*AIM OF THE TASK*: In the records below, copy out the lines starting at the one containing "third party platforms." and ending at the one containing "Schaltausgang 1 Kanal Licht Relais 230 V", keeping every character as it appears.

(EXTRACTED RECORDS Opens)

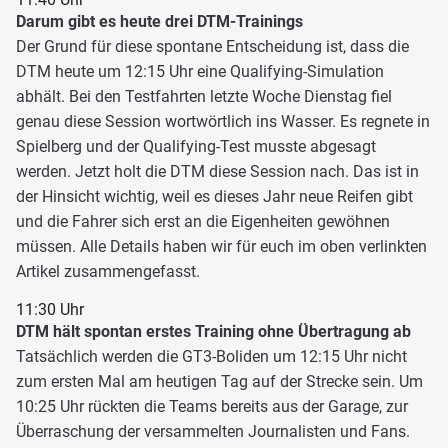
Darum gibt es heute drei DTM-Trainings
Der Grund für diese spontane Entscheidung ist, dass die
DTM heute um 12:15 Uhr eine Qualifying-Simulation
abhält. Bei den Testfahrten letzte Woche Dienstag fiel
genau diese Session wortwörtlich ins Wasser. Es regnete in
Spielberg und der Qualifying-Test musste abgesagt
werden. Jetzt holt die DTM diese Session nach. Das ist in
der Hinsicht wichtig, weil es dieses Jahr neue Reifen gibt
und die Fahrer sich erst an die Eigenheiten gewöhnen
müssen. Alle Details haben wir für euch im oben verlinkten
Artikel zusammengefasst.
11:30 Uhr
DTM hält spontan erstes Training ohne Übertragung ab
Tatsächlich werden die GT3-Boliden um 12:15 Uhr nicht
zum ersten Mal am heutigen Tag auf der Strecke sein. Um
10:25 Uhr rückten die Teams bereits aus der Garage, zur
Überraschung der versammelten Journalisten und Fans.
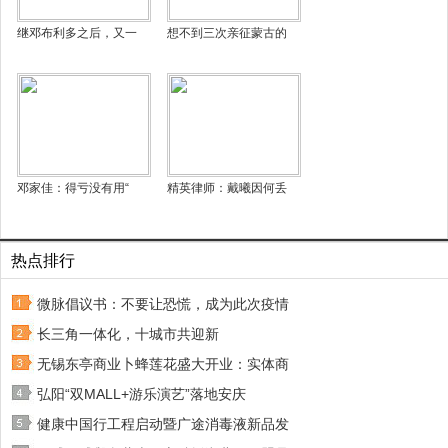
继邓布利多之后，又一
想不到三次亲征蒙古的
邓家佳：得亏没有用“
精英律师：戴曦因何丢
热点排行
微脉倡议书：不要让恐慌，成为此次疫情
长三角一体化，十城市共迎新
无锡东亭商业卜蜂莲花盛大开业：实体商
弘阳“双MALL+游乐演艺”落地安庆
健康中国行工程启动暨广途消毒液新品发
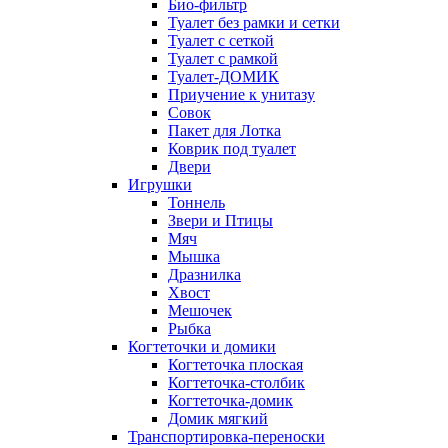
Био-фильтр
Туалет без рамки и сетки
Туалет с сеткой
Туалет с рамкой
Туалет-ДОМИК
Приучение к унитазу
Совок
Пакет для Лотка
Коврик под туалет
Двери
Игрушки
Тоннель
Звери и Птицы
Мяч
Мышка
Дразнилка
Хвост
Мешочек
Рыбка
Когтеточки и домики
Когтеточка плоская
Когтеточка-столбик
Когтеточка-домик
Домик мягкий
Транспортировка-переноски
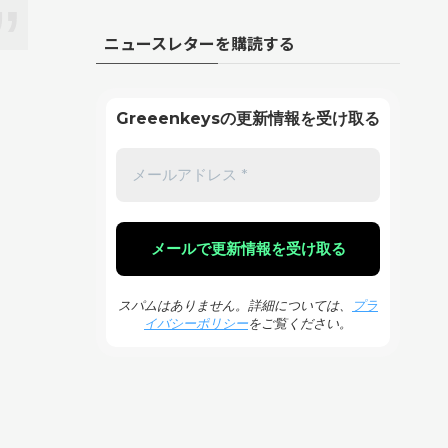
ニュースレターを購読する
Greeenkeysの更新情報を受け取る
スパムはありません。詳細については、
プラ
イバシーポリシー
をご覧ください。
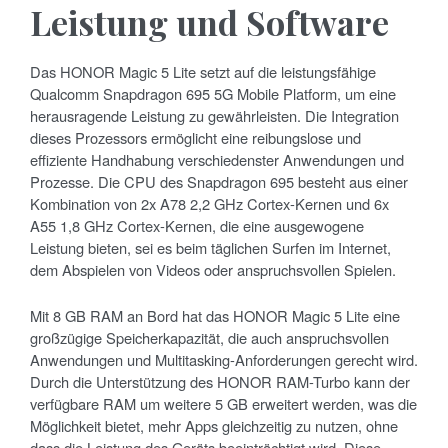
Leistung und Software
Das HONOR Magic 5 Lite setzt auf die leistungsfähige
Qualcomm Snapdragon 695 5G Mobile Platform, um eine
herausragende Leistung zu gewährleisten. Die Integration
dieses Prozessors ermöglicht eine reibungslose und
effiziente Handhabung verschiedenster Anwendungen und
Prozesse. Die CPU des Snapdragon 695 besteht aus einer
Kombination von 2x A78 2,2 GHz Cortex-Kernen und 6x
A55 1,8 GHz Cortex-Kernen, die eine ausgewogene
Leistung bieten, sei es beim täglichen Surfen im Internet,
dem Abspielen von Videos oder anspruchsvollen Spielen.
Mit 8 GB RAM an Bord hat das HONOR Magic 5 Lite eine
großzügige Speicherkapazität, die auch anspruchsvollen
Anwendungen und Multitasking-Anforderungen gerecht wird.
Durch die Unterstützung des HONOR RAM-Turbo kann der
verfügbare RAM um weitere 5 GB erweitert werden, was die
Möglichkeit bietet, mehr Apps gleichzeitig zu nutzen, ohne
dass die Leistung des Geräts beeinträchtigt wird. Diese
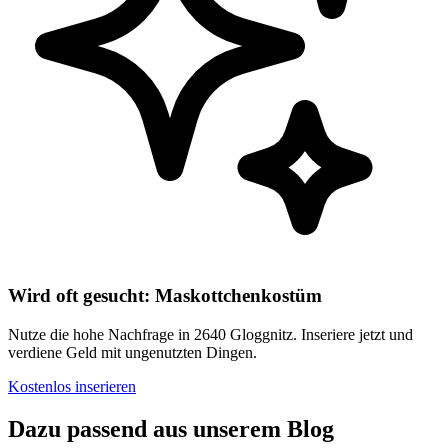
Wird oft gesucht: Maskottchenkostüm
Nutze die hohe Nachfrage in 2640 Gloggnitz. Inseriere jetzt und
verdiene Geld mit ungenutzten Dingen.
Kostenlos inserieren
Dazu passend aus unserem Blog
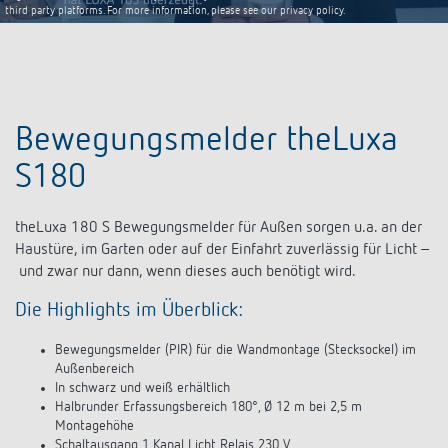
third party platforms. For more information, please see our privacy policy.
Bewegungsmelder theLuxa
S180
theLuxa 180 S Bewegungsmelder für Außen sorgen u.a. an der
Haustüre, im Garten oder auf der Einfahrt zuverlässig für Licht –
und zwar nur dann, wenn dieses auch benötigt wird.
Die Highlights im Überblick:
Bewegungsmelder (PIR) für die Wandmontage (Stecksockel) im
Außenbereich
In schwarz und weiß erhältlich
Halbrunder Erfassungsbereich 180°, Ø 12 m bei 2,5 m
Montagehöhe
Schaltausgang 1 Kanal Licht Relais 230 V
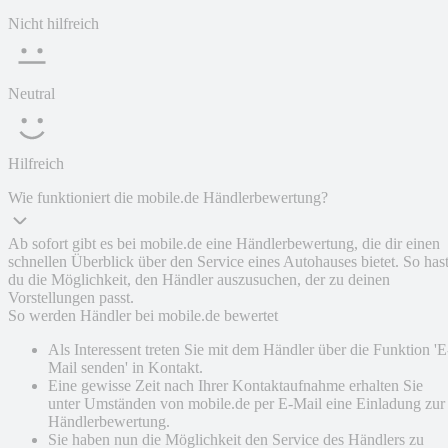
Nicht hilfreich
Neutral
Hilfreich
Wie funktioniert die mobile.de Händlerbewertung?
Ab sofort gibt es bei mobile.de eine Händlerbewertung, die dir einen
schnellen Überblick über den Service eines Autohauses bietet. So has
du die Möglichkeit, den Händler auszusuchen, der zu deinen
Vorstellungen passt.
So werden Händler bei mobile.de bewertet
Als Interessent treten Sie mit dem Händler über die Funktion 'E
Mail senden' in Kontakt.
Eine gewisse Zeit nach Ihrer Kontaktaufnahme erhalten Sie
unter Umständen von mobile.de per E-Mail eine Einladung zur
Händlerbewertung.
Sie haben nun die Möglichkeit den Service des Händlers zu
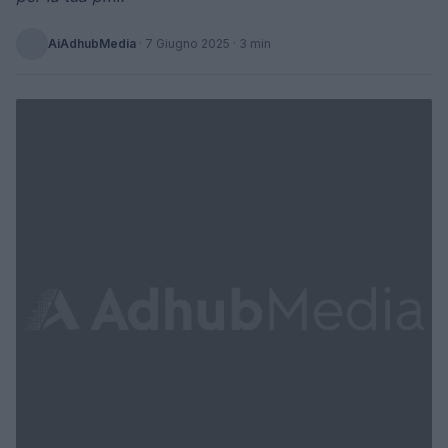
AiAdhubMedia
·
7 Giugno 2025
· 3 min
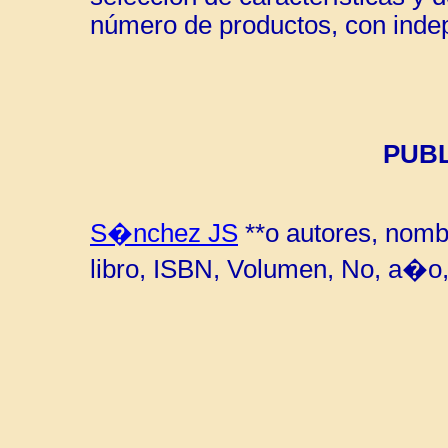
número de productos, con indep
PUB
S�nchez JS
**o autores, nombr
libro, ISBN, Volumen, No, a�o,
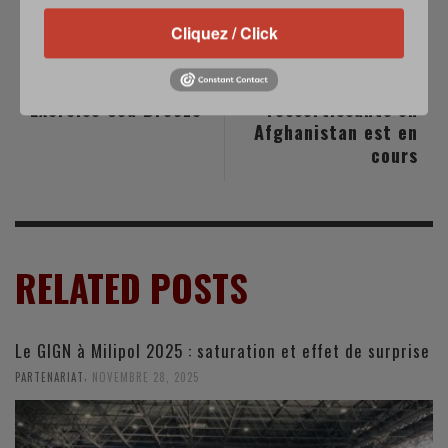
Cliquez / Click
PREVIOUS POST
NEXT POST
NATO : SNMG2
APAGAN :
Participates In
l'évacuation de
Exercise Sea Breeze
ressortissants en
Afghanistan est en
cours
RELATED POSTS
Le GIGN à Milipol 2025 : saturation et effet de surprise
,
PARTENARIAT
NOVEMBRE 28, 2025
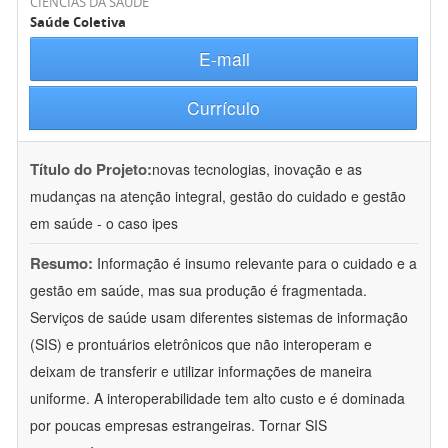
CIÊNCIAS DA SAÚDE
Saúde Coletiva
E-mail
Currículo
Título do Projeto:
novas tecnologias, inovação e as
mudanças na atenção integral, gestão do cuidado e gestão
em saúde - o caso ipes
Resumo:
Informação é insumo relevante para o cuidado e a
gestão em saúde, mas sua produção é fragmentada.
Serviços de saúde usam diferentes sistemas de informação
(SIS) e prontuários eletrônicos que não interoperam e
deixam de transferir e utilizar informações de maneira
uniforme. A interoperabilidade tem alto custo e é dominada
por poucas empresas estrangeiras. Tornar SIS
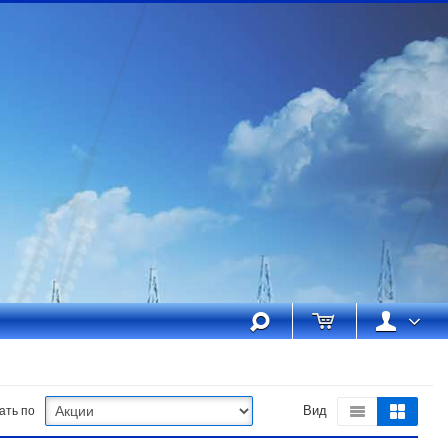
ать по
Вид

(EXTRACTED RECORDS Closes)

*COMPLETED TASK*:
third party platforms. For more information, please see our privacy policy.
Bewegungsmelder theLuxa
S180
theLuxa 180 S Bewegungsmelder für Außen sorgen u.a. an der
Haustüre, im Garten oder auf der Einfahrt zuverlässig für Licht –
und zwar nur dann, wenn dieses auch benötigt wird.
Die Highlights im Überblick:
Bewegungsmelder (PIR) für die Wandmontage (Stecksockel) im
Außenbereich
In schwarz und weiß erhältlich
Halbrunder Erfassungsbereich 180°, Ø 12 m bei 2,5 m
Montagehöhe
Schaltausgang 1 Kanal Licht Relais 230 V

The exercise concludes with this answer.